# YOUR INSTRUCTIONS:
Render the lines of the items below as a numbered list, starting at the line containing "elevation (m): 1829" and running through the final line, with both ends included and any blank lines left out.

# LISTED ENTRIES:
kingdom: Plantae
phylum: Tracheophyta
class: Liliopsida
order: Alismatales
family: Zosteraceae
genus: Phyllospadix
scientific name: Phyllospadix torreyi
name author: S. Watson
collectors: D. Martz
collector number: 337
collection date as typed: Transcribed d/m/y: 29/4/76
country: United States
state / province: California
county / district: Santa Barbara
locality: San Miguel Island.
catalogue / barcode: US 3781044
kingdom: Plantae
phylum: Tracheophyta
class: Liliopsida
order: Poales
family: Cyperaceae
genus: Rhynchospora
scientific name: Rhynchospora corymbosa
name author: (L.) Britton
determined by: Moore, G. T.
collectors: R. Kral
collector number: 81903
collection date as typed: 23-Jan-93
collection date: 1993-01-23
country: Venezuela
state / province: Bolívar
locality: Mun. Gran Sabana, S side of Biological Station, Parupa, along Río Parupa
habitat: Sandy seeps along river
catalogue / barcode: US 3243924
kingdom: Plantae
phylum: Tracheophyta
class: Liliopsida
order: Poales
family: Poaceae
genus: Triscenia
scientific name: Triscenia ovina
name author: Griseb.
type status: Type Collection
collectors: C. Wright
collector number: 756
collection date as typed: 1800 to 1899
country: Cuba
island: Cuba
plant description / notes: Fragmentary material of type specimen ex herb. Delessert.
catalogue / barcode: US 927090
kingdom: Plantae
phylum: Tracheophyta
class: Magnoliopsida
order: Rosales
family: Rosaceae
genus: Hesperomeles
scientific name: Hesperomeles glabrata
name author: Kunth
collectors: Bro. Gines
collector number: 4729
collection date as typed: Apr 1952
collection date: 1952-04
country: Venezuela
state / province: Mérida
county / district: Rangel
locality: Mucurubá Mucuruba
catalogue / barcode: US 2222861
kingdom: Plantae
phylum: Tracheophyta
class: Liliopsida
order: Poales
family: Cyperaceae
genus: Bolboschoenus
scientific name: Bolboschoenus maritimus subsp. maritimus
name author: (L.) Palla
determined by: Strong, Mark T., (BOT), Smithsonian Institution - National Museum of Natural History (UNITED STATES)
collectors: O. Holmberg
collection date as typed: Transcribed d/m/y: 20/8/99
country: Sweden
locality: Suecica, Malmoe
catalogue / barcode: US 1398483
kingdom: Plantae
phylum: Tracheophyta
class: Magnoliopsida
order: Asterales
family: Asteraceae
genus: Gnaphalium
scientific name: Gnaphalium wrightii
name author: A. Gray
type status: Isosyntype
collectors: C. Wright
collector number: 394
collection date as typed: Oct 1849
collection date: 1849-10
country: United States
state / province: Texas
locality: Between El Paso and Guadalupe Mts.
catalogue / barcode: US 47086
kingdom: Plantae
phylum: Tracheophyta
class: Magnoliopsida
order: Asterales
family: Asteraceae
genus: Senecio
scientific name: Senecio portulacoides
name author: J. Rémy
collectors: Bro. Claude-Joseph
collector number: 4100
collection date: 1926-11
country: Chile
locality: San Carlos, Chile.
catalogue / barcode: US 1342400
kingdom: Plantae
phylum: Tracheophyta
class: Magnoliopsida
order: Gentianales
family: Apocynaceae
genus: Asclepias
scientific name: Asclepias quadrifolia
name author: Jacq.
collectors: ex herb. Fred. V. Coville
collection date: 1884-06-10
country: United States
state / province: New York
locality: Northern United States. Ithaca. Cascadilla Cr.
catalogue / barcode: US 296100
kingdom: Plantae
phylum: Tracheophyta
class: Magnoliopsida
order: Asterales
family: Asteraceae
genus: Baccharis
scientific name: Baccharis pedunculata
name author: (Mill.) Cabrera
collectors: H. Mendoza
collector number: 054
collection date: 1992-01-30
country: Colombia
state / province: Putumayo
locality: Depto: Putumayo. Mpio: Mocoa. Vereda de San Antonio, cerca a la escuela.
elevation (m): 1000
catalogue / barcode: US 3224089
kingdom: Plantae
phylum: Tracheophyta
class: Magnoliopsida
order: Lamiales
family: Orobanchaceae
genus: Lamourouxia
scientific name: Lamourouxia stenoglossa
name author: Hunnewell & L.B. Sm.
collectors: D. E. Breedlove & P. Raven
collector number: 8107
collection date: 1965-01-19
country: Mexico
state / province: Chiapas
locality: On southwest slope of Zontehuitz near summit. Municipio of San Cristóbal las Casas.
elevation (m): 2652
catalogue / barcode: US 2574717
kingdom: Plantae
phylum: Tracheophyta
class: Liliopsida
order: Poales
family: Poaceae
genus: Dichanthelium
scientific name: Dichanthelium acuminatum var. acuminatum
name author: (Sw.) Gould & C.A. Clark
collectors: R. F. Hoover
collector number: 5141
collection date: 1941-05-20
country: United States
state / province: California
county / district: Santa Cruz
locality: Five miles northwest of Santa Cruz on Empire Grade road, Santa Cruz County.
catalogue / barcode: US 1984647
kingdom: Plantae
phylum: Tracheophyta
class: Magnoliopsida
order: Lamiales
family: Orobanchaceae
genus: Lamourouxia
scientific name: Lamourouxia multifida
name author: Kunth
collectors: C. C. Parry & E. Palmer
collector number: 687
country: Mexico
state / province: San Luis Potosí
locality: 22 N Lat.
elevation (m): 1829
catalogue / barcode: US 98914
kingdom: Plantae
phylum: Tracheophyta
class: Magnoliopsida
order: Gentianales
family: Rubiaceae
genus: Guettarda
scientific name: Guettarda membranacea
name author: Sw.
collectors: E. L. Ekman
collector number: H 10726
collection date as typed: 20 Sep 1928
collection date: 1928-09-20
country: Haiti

# ANSWER FOR THIS EXERCISE:
1. elevation (m): 1829
2. catalogue / barcode: US 98914
3. kingdom: Plantae
4. phylum: Tracheophyta
5. class: Magnoliopsida
6. order: Gentianales
7. family: Rubiaceae
8. genus: Guettarda
9. scientific name: Guettarda membranacea
10. name author: Sw.
11. collectors: E. L. Ekman
12. collector number: H 10726
13. collection date as typed: 20 Sep 1928
14. collection date: 1928-09-20
15. country: Haiti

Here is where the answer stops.